Description
This alert is triggered when the average number of network packet losses per second exceeds 1 for 30 consecutive seconds.
Principle
| Parameter | Value |
|---|---|
| Metric | net_receive_drop_count |
| Source | This metric is a basic host monitoring metric collected by node_exporter. |
| Collected metric | node_network_receive_drop_total |
| Metric expression | sum(rate(node_network_receive_drop_total{@LABELS}[@INTERVAL])) by (@GBLABELS) |
| Collection cycle | 1 second |
Alert rule
| Metric expression | Metric description | Default threshold | Detection cycle | Elimination cycle |
|---|---|---|---|---|
| net_receive_drop_count > 1 | The number of network packet losses per unit time. | 1 | 10 seconds | 5 minutes |
Alert information
| Trigger method | Alert level | Scope |
|---|---|---|
| Based on the expression of the metric | Critical | Server |
Alert templates
- Overview
- Template: ${alarm_target} ${alarm_name}
- Example: svr_ip=xxx.xxx.xxx.xxx os_tsar_traffic_drop
- Details
- Template: Cluster: ${ob_cluster_name}, host: ${host}, alert: ${alarm_name}, average packet losses ${value_shown} exceeds ${alarm_threshold}.
- Example: Cluster: obcluster, host: xxx.xxx.xxx.xxx, alert: os_tsar_traffic_drop, average packet losses 5.2 exceeds 1.
Impact on the system
A few network packet losses are normal.
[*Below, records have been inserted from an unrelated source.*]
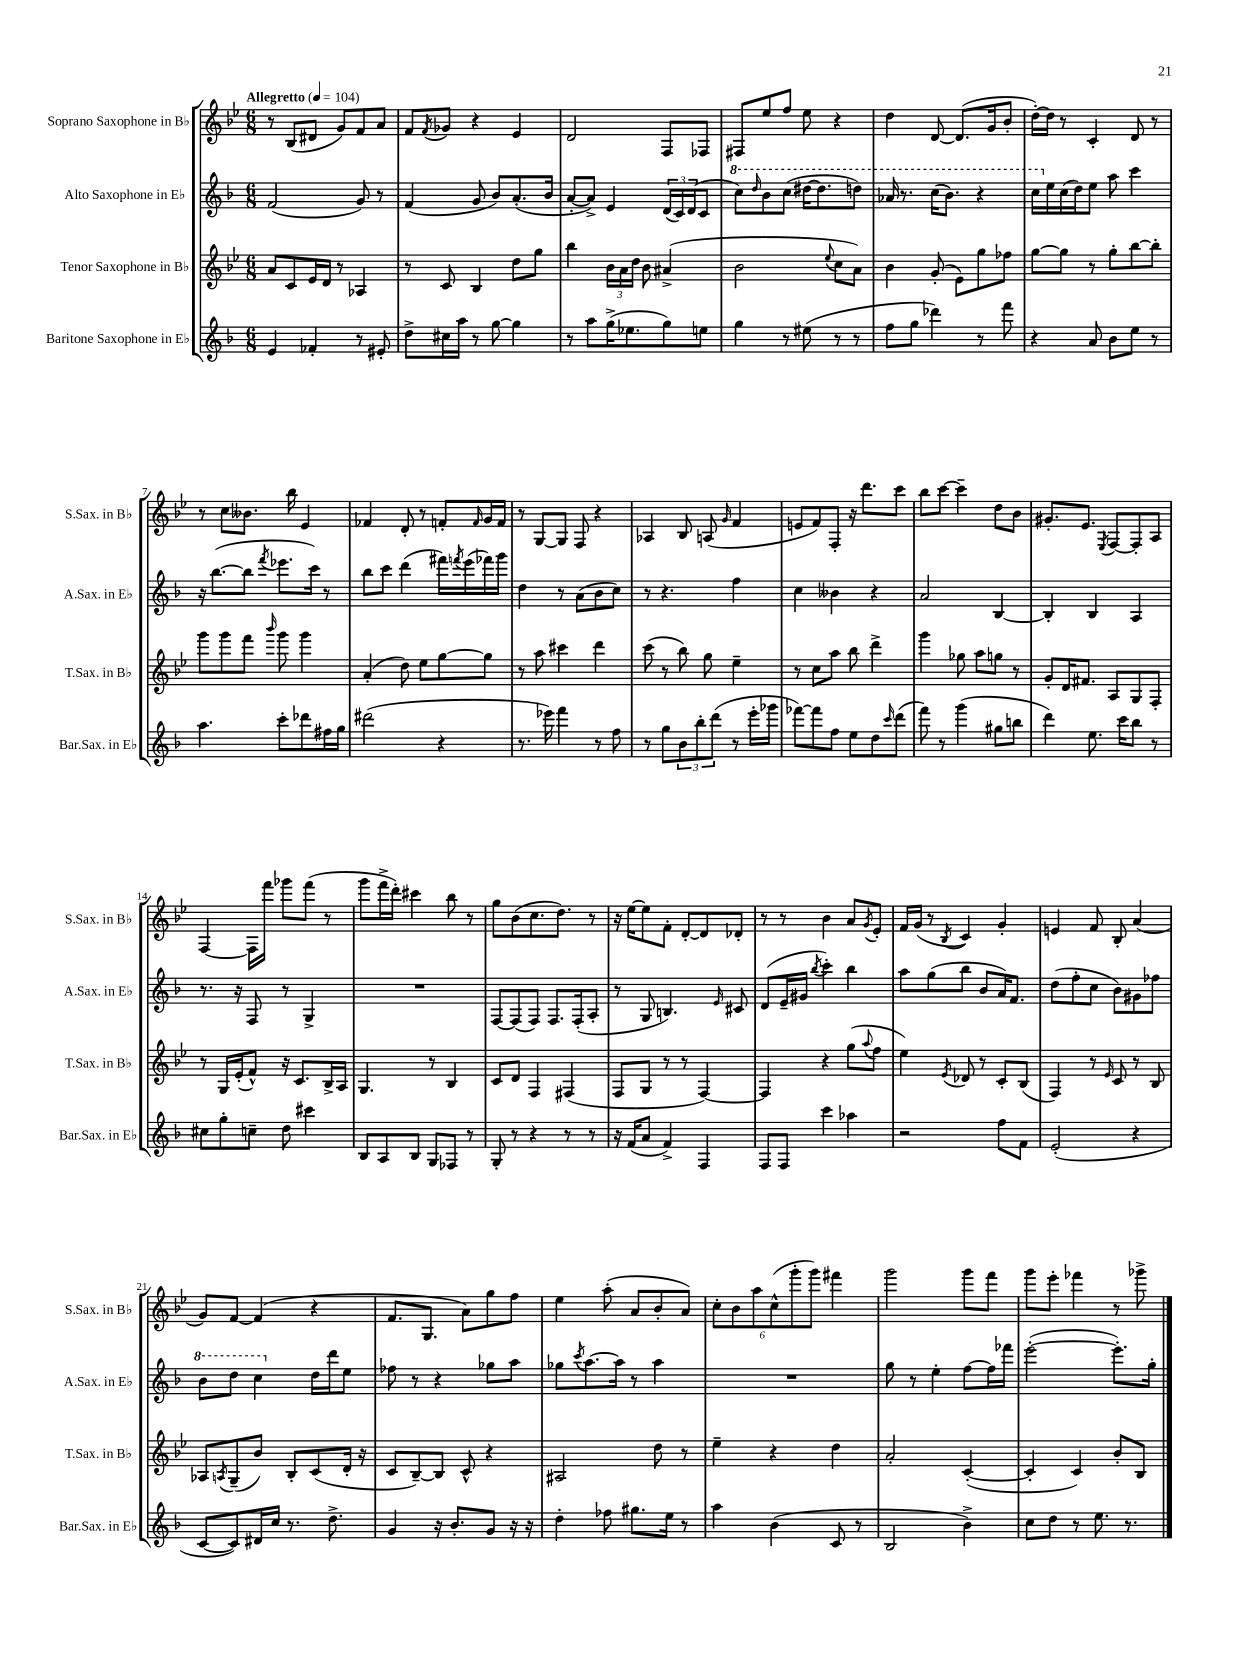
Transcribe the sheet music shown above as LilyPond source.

<<
\new StaffGroup <<
\new Staff = "s0" \with { instrumentName = "Soprano Saxophone in Bb" shortInstrumentName = "S.Sax. in Bb" } {
    \clef treble \key bes \major \numericTimeSignature \time 6/8 \tempo "Allegretto" 4 = 104
    r8 bes8( dis'8 g'8) f'8 a'8 |
    f'8 \acciaccatura { f'8 } ges'8 r4 ees'4 |
    d'2 f8 fes8 |
    fis8 ees''8 f''8 ees''8 r4 |
    d''4 d'8~ d'8.( g'16 bes'8-. |
    d''16~-.) d''16 r8 c'4-. d'8 r8 |
    r8 c''8 beses'8. bes''16 ees'4 |
    fes'4 d'8-. r8 f'8-. \grace { f'16 } g'16 f'16 |
    r8 g8~ g8 f8 r4 |
    aes4 bes8 a8( \grace { g'16 } f'4 |
    e'8 f'8) f8-. r16 d'''8. c'''8 |
    bes''8 c'''8~ c'''4-- d''8 bes'8 |
    gis'8.-. ees'8. \acciaccatura { ees8 } f8~ f8-. a8 |
    f4~ f16 f'''16 ges'''8 f'''8( r8 |
    g'''8 f'''16-> d'''16-.) cis'''4 bes''8 r8 |
    g''8 bes'8( c''8. d''8.) r8 |
    r16 ees''16~ ees''8 f'8-. d'8~-. d'8 des'8-. |
    r8 r8 bes'4 a'8 \acciaccatura { g'8 } ees'8-. |
    f'16 g'16( r8 \acciaccatura { bes8 } c'4) g'4-. |
    e'4 f'8 bes8-. a'4( |
    g'8) f'8~ f'4( r4 |
    f'8. g8. a'8) g''8 f''8 |
    ees''4 a''8-.( a'8 bes'8-. a'8) |
    \tuplet 6/4 { c''8-. bes'8 a''8 c''8-^( g'''8-. g'''8) } fis'''4 |
    g'''2 g'''8 f'''8 |
    g'''8 ees'''8-. fes'''4 r8 ges'''8-> \bar "|." |
}
\new Staff = "s1" \with { instrumentName = "Alto Saxophone in Eb" shortInstrumentName = "A.Sax. in Eb" } {
    \clef treble \key f \major \numericTimeSignature \time 6/8
    f'2( g'8) r8 |
    f'4( g'8 bes'8) a'8.-.( bes'16 |
    a'8~-. a'8->) e'4 \tuplet 3/2 { d'16( c'16) d'16( } c'8 |
    \ottava #1 c'''8) \grace { d'''16 } bes''8 c'''8( dis'''16~ dis'''8. d'''8) |
    aes''16 r8. c'''16( bes''8.) r4 |
    c'''16 \ottava #0 e''16 c''16( d''16) e''8 a''8 c'''4 |
    r16 bes''8.~( bes''8 \acciaccatura { f'''8 } ees'''8. c'''16) r8 |
    bes''8 c'''8 d'''4( fis'''16) \acciaccatura { f'''8 } e'''16( fes'''16) g'''16 |
    d''4 r8 a'8( bes'8 c''8) |
    r8 r4. f''4 |
    c''4 beses'4 r4 |
    a'2 bes4~ |
    bes4-. bes4 a4 |
    r8. r16 f8 r8 g4-> |
    R2. |
    f8~ f8( f8) f8. f16-.( a8-. |
    r8 g8 b4.) \grace { e'16 } cis'8 |
    d'8( e'16-- gis'16 \acciaccatura { bes''8 } c'''4-.) bes''4 |
    a''8 g''8( bes''8 bes'8 a'16) f'8. |
    d''8( f''8-. c''8 bes'8) gis'8 fes''8 |
    \ottava #1 bes''8 d'''8 c'''4 \ottava #0 d''16 d'''16 e''8 |
    fes''8 r8 r4 ges''8 a''8 |
    ges''8 \acciaccatura { c'''8 } a''8.~ a''16 r8 a''4 |
    R2. |
    g''8 r8 e''4-. f''8~ f''16 fes'''16 |
    e'''2~-.( e'''8.-.) g''16-. \bar "|." |
}
\new Staff = "s2" \with { instrumentName = "Tenor Saxophone in Bb" shortInstrumentName = "T.Sax. in Bb" } {
    \clef treble \key bes \major \numericTimeSignature \time 6/8
    a'8 c'8 ees'16 d'16 r8 aes4 |
    r8 c'8 bes4 d''8 g''8 |
    bes''4 \tuplet 3/2 { bes'16 a'16 d''16 } bes'8 ais'4->( |
    bes'2 \appoggiatura { ees''8 } c''8 a'8) |
    bes'4 g'8-.( ees'8) g''8 fes''8 |
    g''8~ g''8 r8 g''8-. bes''8~ bes''8-. |
    g'''8 g'''8 f'''8 \grace { bes'''16 } g'''8 g'''4 |
    a'4-.( d''8) ees''8 g''8~ g''8 |
    r8 a''8 cis'''4 d'''4 |
    c'''8( r8 bes''8) g''8 ees''4-- |
    r8 c''8 a''8 bes''8 d'''4-> |
    g'''4 ges''8 a''8 g''8 r8 |
    g'8-. d'16 fis'8. a8 g8 f8-. |
    r8 g16 ees'16-.( f'8-^) r16 c'8. bes16-> a16 |
    g4. r8 bes4 |
    c'8 d'8 f4 fis4( |
    f8 g8 r8 r8 f4~) |
    f4 r4 g''8( \appoggiatura { a''8 } f''8 |
    ees''4) \acciaccatura { ees'8 } des'8 r8 c'8-. bes8( |
    f4) r8 \grace { ees'16 } c'8 r8 bes8 |
    aes8 \acciaccatura { a8 } g8--( bes'8) bes8-. c'8( d'16-. r16 |
    c'8 bes8~--) bes8 c'8-^ r4 |
    ais2 d''8 r8 |
    ees''4-- r4 d''4 |
    a'2-. c'4~-.( |
    c'4-. c'4) bes'8-. bes8 \bar "|." |
}
\new Staff = "s3" \with { instrumentName = "Baritone Saxophone in Eb" shortInstrumentName = "Bar.Sax. in Eb" } {
    \clef treble \key f \major \numericTimeSignature \time 6/8
    e'4 fes'4-. r8 eis'8-. |
    d''8-> cis''16 a''16 r8 g''8~ g''4 |
    r8 a''8 g''16->( ees''8. g''8) e''8 |
    g''4 r8 eis''8( r8 r8 |
    f''8 g''8 des'''4) r8 f'''8 |
    r4 a'8 bes'8 e''8 r8 |
    a''4. c'''8-. des'''8 fis''16 g''16 |
    dis'''2( r4 |
    r8. ees'''16) f'''4 r8 f''8 |
    r8 g''8 \tuplet 3/2 { bes'8 bes''8-. d'''8( } r8 e'''16-. ges'''16 |
    fes'''8~) fes'''8 f''8 e''8 d''8 \grace { c'''16 } d'''8( |
    f'''8) r8 g'''4( gis''8 b''8 |
    d'''4) e''8. c'''16 bes''8 r8 |
    cis''8 g''8-. c''8-- d''8 cis'''4 |
    bes8 a8 bes8 g8 fes8 r8 |
    g8-. r8 r4 r8 r8 |
    r16 f'16( a'8 f'4->) f4 |
    f8 f8 c'''4 aes''4 |
    r2 f''8 f'8 |
    e'2-.( r4 |
    c'8~ c'8) dis'16 c''16 r8. d''8.-> |
    g'4 r16 bes'8.-. g'8 r16 r16 |
    d''4-. fes''8 gis''8. e''16 r8 |
    a''4 bes'4( c'8 r8 |
    bes2 bes'4->) |
    c''8 d''8 r8 e''8. r8. \bar "|." |
}
>>
>>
However, frequent packet losses will affect system stability. When TCP packets are lost due to timeout, the packets will be retransmitted. As the network packet loss rate increases, the transmission rate decreases exponentially.
Possible causes
Network packet loss may be caused by many factors. The possible causes are as follows:
Packets are blocked by the firewall.
The ring buffer overflows.
The system load is high.
Suggested solutions
View other monitoring metrics of the host, such as the network interface card (NIC) traffic, load, memory usage, and CPU utilization. The network packet loss may be related to the system performance stress if it is high.
View the system load. High CPU utilization, high memory usage, and high I/O load may all lead to network packet loss. For example, CPU utilization is high and there are insufficient CPU resources for processing packets, thereby causing packet loss on the NIC or socket buffer; memory usage is high and the application cannot process packets in a timely manner; I/O load is high, which makes the CPU very busy and unable to process network packets. You need to check the causes of the high system load and resolve the problem of insufficient resources.
Run
ifconfigto view the cause.- drop: Network packets are dropped due to insufficient memory.
- overrun: The CPU cannot process packets in a timely manner and the ring buffer overflows, thereby causing packet loss. You can add buffers to resolve the problem.
View the iptables rules. Check whether iptables blocking rules exist in /etc/sysconfig/iptables.